Боялся ли отец ареста? Боялся, но вины не чувствовал, т. к. три месяца в белой армии Колчака в качестве рядового офицерского полка, не участвовавшего в зверствах и репрессиях, никого не убивавшего, казалось, не было поводом для ареста.
Слышал я кусок разговора между родителями много позже и далее. – Уже в тюрьме и тем более в лагере он понял, что поводов для ареста вообще могло не быть. Достаточно было косого взгляда лица из власть имущих или «сотрудников», или упоминания фамилии на чьем-то допросе. Например, на вопрос: «Кто присутствовал при разговоре (высказывании, анекдоте)?» Возможно, что подобный вопрос был задан и заведующему лабораторией. Возможно.

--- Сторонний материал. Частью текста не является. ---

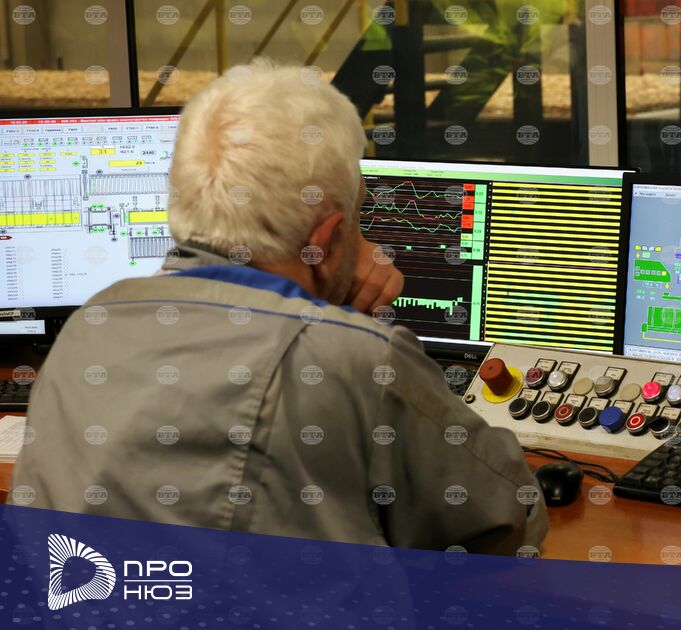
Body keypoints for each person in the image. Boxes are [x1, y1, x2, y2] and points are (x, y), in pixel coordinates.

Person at [9, 61, 547, 553]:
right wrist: (344, 316)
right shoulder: (357, 359)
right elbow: (505, 517)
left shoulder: (88, 327)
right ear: (327, 238)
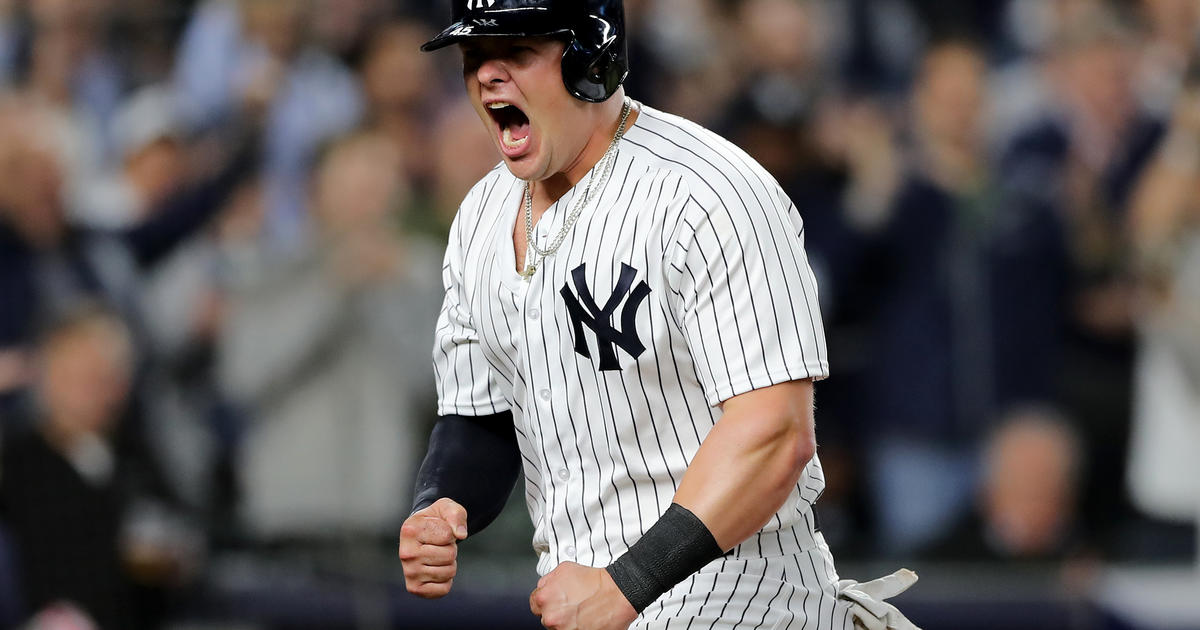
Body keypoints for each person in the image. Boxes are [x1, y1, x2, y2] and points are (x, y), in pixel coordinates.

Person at [398, 2, 920, 629]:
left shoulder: (710, 192)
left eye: (518, 52)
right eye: (475, 57)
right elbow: (479, 419)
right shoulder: (481, 217)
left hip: (744, 604)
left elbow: (775, 433)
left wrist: (627, 584)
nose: (487, 75)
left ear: (592, 58)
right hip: (585, 603)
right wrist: (441, 503)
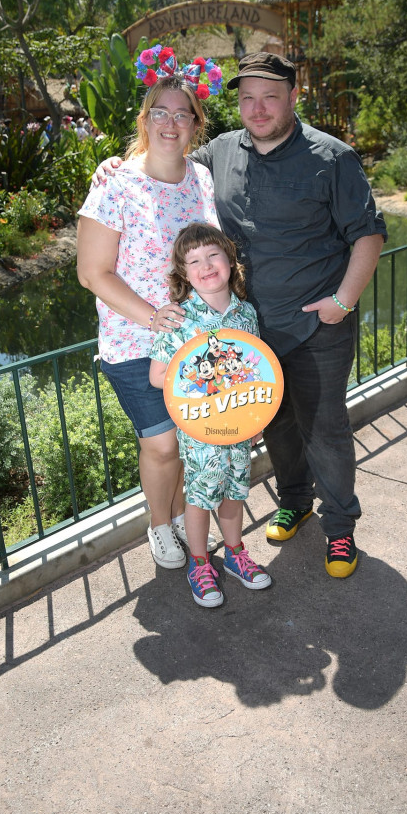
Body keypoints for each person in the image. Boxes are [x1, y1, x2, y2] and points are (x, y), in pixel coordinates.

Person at [94, 51, 387, 579]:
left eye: (270, 96)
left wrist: (342, 303)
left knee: (325, 429)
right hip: (248, 332)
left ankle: (340, 529)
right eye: (247, 97)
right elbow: (164, 149)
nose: (257, 108)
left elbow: (367, 234)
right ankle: (294, 501)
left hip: (317, 325)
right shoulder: (220, 154)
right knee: (273, 426)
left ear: (293, 98)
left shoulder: (333, 157)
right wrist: (117, 161)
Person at [76, 48, 224, 571]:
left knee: (188, 439)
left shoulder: (201, 181)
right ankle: (159, 525)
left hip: (194, 341)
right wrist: (153, 316)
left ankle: (182, 512)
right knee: (161, 444)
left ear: (195, 125)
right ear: (144, 120)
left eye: (181, 114)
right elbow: (93, 272)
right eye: (159, 112)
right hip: (134, 342)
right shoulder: (115, 182)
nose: (170, 122)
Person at [149, 222, 271, 608]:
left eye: (214, 254)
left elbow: (258, 371)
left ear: (230, 261)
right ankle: (200, 564)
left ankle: (235, 554)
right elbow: (157, 376)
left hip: (239, 425)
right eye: (194, 260)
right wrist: (195, 373)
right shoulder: (178, 319)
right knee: (200, 498)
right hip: (200, 429)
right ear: (184, 274)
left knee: (235, 491)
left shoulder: (246, 313)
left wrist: (258, 420)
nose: (206, 265)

Арестовывать пришли ночью. Четверо «сотрудников» и двое понятых, соседей.
Я проснулся от громких разговоров, топанья и зажженного света. Однако тихо лежал в своей деревянной кроватке с загородками. Никто не обращал на меня внимания. Все столпились в большой комнате, где начался обыск. Я оделся, вошел тихо в открытую дверь и присел на корточки у стены. В комнате был полный разгром. На полу валялись книги и мелкие вещи. Со стен были сняты и выдраны из рамок картины. Автопортрет отца был сорван с подрамника и, свернутый в большую трубку, – лежал на столе. За столом сидел, видимо, старший, листал альбомы с фотографиями и время от времени обращался к отцу с вопросом: а это кто? Некоторые фотографии вынимал и откладывал. Остальные трое рылись в книгах и в ящиках комода, выбрасывая книги с полок, а вещи из ящиков на пол.
Так были перевернуты все комнаты и кухня. С вещами обращались, как и описываются обыски в литературе, не было вспарывания подушек и перин, остальное было в ассортименте.
Под конец этой процедуры я был согнан с места и устроился в проходной комнате на тахте, которая была уже исследована и сдвинута с места. В мою кроватку бабушка подбирала одежду с пола.
Как уводили отца, я не видел. Проснулся от того, что меня с плачем обнимала мама.
В последующие после ареста дни на меня никто не обращал внимания, было не до меня. Мама ушла с работы (или ее уволили, узнав об аресте ее мужа). Она проводила время у юристов и у тюрьмы, а через несколько дней уехала в Самару, т. к. отца отправили туда.
Когда я по моему запросу получил документы о реабилитации отца, то узнал, что следствия и суда фактически не было. Заседала «тройка», которая и вынесла приговор.
Бабушка, как я позже понял, хлопотала с продажей дома. Тут я пошел в школу, опять в первый класс, мне было ровно 8,5 лет.
Мама приехала из Самары в конце сентября или даже в октябре, и тут я впервые услышал зловещий номер статьи 58.10.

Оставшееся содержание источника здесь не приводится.